Önümüzdeki sene için ise farklı tahminler gündemde. IMF Başkanı Kristalina Georgieva, nisan ayında düzenlenen bir toplantıda, 2021 yılında Çin ekonomisinin yüzde 9,2 büyümesinin beklendiğini kaydetmişti.
Geleceğe dönük en önemli iki belirsizlik, COVID-19 salgınının gidişatı ve Çin-ABD ilişkilerinin durumu olarak görülüyor.
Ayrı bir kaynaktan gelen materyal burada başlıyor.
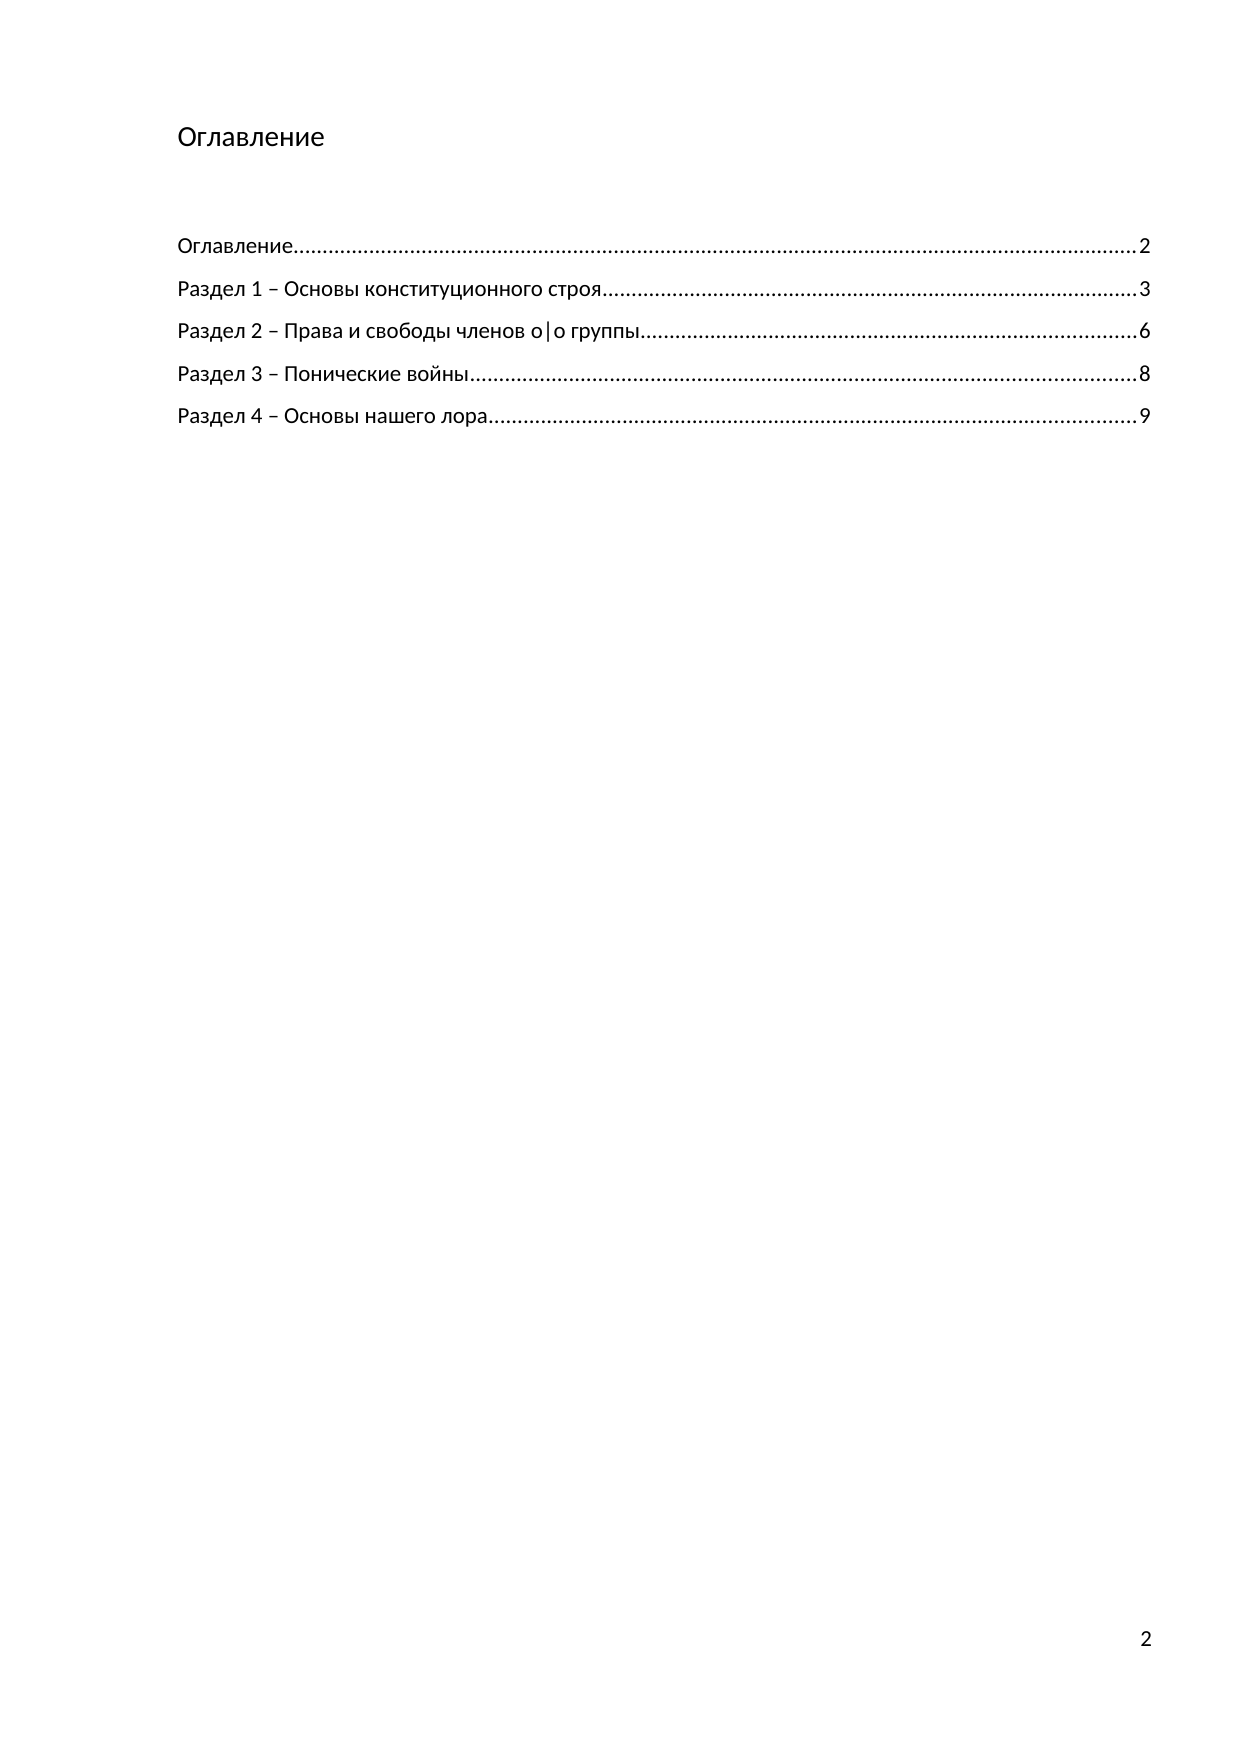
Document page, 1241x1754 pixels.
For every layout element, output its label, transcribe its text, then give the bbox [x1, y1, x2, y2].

Buna rağmen Çinli birçok uzman, Çin'in 2020'de pozitif büyüme gerçekleştirecek tek ülke olarak, gelecekte dünya ekonomisinin toparlanmasında daha önemli rol oynayacağını düşünüyor.
Toplantıda dikkat çeken bir diğer nokta da Çin'in kalkınma modelini değiştirme planlarına dair ayrıntılar oldu. "İkili sirkülasyon" olarak anılan yeni model, uzun vadede Çin'in gelişmesinde önemli rol oynayacak.
Neden ikili sirkülasyona başvuruluyor?
"İkili sirkülasyon" konseptinin iki ayağı bulunuyor. Bunlardan ilki, yurt içindeki ekonomik faaliyetleri temsil eden iç sirkülasyon; diğeri ise dış sirkülasyon, yani Çin ekonomisinin dünyayla ekonomik bağı.
Değişikliğin ardındaki sebeplerden birinin, COVID-19 salgınının dünya üzerindeki etkileri nedeniyle Çin ekonomisinin karşı karşıya olduğu karmaşık dış ortam olduğu belirtiliyor.
Bir diğer neden ise Washington'un dünyanın en büyük iki ekonomisi arasında ayrışma yaratma, Çin'in ekonomik ve teknolojik gelişmesini engelleme çabaları sonucunda Çin-ABD ilişkilerinin kötüleşmesi olarak görülüyor.
Çin kapılarını kapatacak mı?
İkili sirkülasyon stratejisinin nasıl uygulanacağına ilişkin ayrıntılar hâlâ ele alınırken, ekonomistlere göre, iç ekonominin güçlendirilmesi için öncelikle tüketimin artırılması büyük önem taşıyor. Çin'de iç tüketim GSYİH'nin yüzde 55'ine tekabül ediyor. Söz konusu hedefin gerçekleşmesi için de halkın gelir seviyesinin artırılması ve gelir dağılımındaki dengenin yükseltilmesi amaçlanıyor.
İç talebin artmasıyla Çinli şirketlere yatırım yapmak, yabancı yatırımcılar için doğru bir strateji olacak. Trump yönetiminin, Çin'in çip tedarikine yasak getirmesi, Çin'de çip geliştirme ve üretme adımlarını da hızlandırdı. Dolayısıyla bu alanda faaliyet gösteren Çinli şirketler de yabancı yatırımcılara büyük fırsatlar sunacak.
İkili sirkülasyon modeli, ihracat yapan şirketler ve yatırımcılar için yeni fırsatlar sunarken, borsa ve tahvil piyasalarının dışa açılması, yabancı yatırımcılara hem iç hem de uluslararası sirkülasyonda rol alan Çinli şirketlerle temas kurma imkânı tanıyacak.